### Listed records:
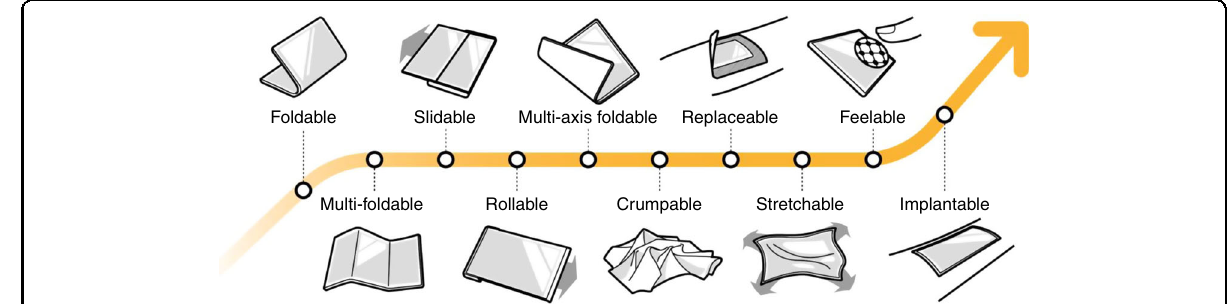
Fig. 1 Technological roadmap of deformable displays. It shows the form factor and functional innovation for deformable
* * *
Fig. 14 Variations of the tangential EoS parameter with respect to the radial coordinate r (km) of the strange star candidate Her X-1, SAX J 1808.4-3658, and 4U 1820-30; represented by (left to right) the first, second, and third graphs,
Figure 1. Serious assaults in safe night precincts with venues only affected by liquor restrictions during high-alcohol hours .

### Task description:
Above are some records. Copy each of their lines that holds the string "with".

### Answer below:
Fig. 14 Variations of the tangential EoS parameter with respect to the radial coordinate r (km) of the strange star candidate Her X-1, SAX J 1808.4-3658, and 4U 1820-30; represented by (left to right) the first, second, and third graphs,
Figure 1. Serious assaults in safe night precincts with venues only affected by liquor restrictions during high-alcohol hours .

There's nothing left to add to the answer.